*** Opening Material for this task ***

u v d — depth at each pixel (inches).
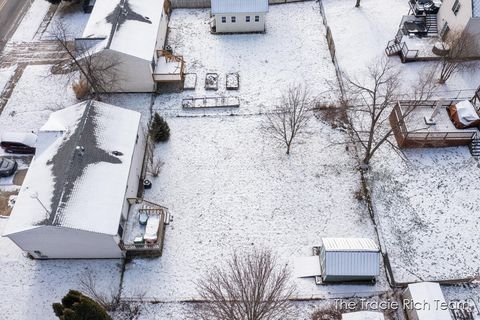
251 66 1644.9
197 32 1787.6
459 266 1111.0
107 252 1128.8
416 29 1638.8
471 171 1299.2
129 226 1164.5
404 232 1178.6
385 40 1689.2
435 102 1414.9
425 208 1224.2
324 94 1531.7
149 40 1526.8
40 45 1772.9
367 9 1828.2
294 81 1583.4
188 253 1161.4
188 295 1083.9
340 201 1255.5
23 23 1877.5
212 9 1689.2
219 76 1614.2
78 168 1107.9
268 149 1389.0
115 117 1261.1
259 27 1759.4
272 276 1051.3
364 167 1320.1
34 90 1600.6
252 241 1179.9
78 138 1158.3
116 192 1115.3
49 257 1149.1
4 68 1686.8
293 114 1373.0
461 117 1346.0
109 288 1100.5
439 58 1568.7
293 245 1167.0
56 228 1014.4
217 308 1002.1
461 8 1476.4
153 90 1566.2
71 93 1583.4
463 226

*** Closing Material for this task ***

▸ Brief
What is needed is every record above, returned exactly, with the pictures omitted.

▸ Your response
u v d — depth at each pixel (inches).
251 66 1644.9
197 32 1787.6
459 266 1111.0
107 252 1128.8
416 29 1638.8
471 171 1299.2
129 226 1164.5
404 232 1178.6
385 40 1689.2
435 102 1414.9
425 208 1224.2
324 94 1531.7
149 40 1526.8
40 45 1772.9
367 9 1828.2
294 81 1583.4
188 253 1161.4
188 295 1083.9
340 201 1255.5
23 23 1877.5
212 9 1689.2
219 76 1614.2
78 168 1107.9
268 149 1389.0
115 117 1261.1
259 27 1759.4
272 276 1051.3
364 167 1320.1
34 90 1600.6
252 241 1179.9
78 138 1158.3
116 192 1115.3
49 257 1149.1
4 68 1686.8
293 114 1373.0
461 117 1346.0
109 288 1100.5
439 58 1568.7
293 245 1167.0
56 228 1014.4
217 308 1002.1
461 8 1476.4
153 90 1566.2
71 93 1583.4
463 226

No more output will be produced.